Report, copied in full, every line of the rows below that contains the string "项目编号". Case counts.

▶ _DATA TO EXAMINE_
* * * *

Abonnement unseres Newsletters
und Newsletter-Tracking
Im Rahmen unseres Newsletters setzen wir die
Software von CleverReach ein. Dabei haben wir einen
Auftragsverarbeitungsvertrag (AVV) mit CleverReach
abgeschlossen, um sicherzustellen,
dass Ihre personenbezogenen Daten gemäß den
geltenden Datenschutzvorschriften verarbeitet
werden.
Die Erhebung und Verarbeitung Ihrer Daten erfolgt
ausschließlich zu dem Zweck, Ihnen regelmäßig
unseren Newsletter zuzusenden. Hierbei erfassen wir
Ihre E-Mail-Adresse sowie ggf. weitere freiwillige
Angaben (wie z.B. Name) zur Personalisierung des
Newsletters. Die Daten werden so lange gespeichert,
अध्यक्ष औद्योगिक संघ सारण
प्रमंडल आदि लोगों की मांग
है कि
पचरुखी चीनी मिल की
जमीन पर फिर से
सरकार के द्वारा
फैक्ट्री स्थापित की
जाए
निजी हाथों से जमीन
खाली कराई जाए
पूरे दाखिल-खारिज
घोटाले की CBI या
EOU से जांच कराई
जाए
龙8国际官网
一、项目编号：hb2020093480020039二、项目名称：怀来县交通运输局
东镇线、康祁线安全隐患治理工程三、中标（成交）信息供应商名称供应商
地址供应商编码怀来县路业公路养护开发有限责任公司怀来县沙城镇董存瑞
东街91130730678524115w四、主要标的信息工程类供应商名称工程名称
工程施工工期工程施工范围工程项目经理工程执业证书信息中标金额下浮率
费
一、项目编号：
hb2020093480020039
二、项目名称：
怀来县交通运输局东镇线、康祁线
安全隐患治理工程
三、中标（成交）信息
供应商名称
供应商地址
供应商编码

* * * *

▶ _EXERCISE RESPONSE_
一、项目编号：hb2020093480020039二、项目名称：怀来县交通运输局
一、项目编号：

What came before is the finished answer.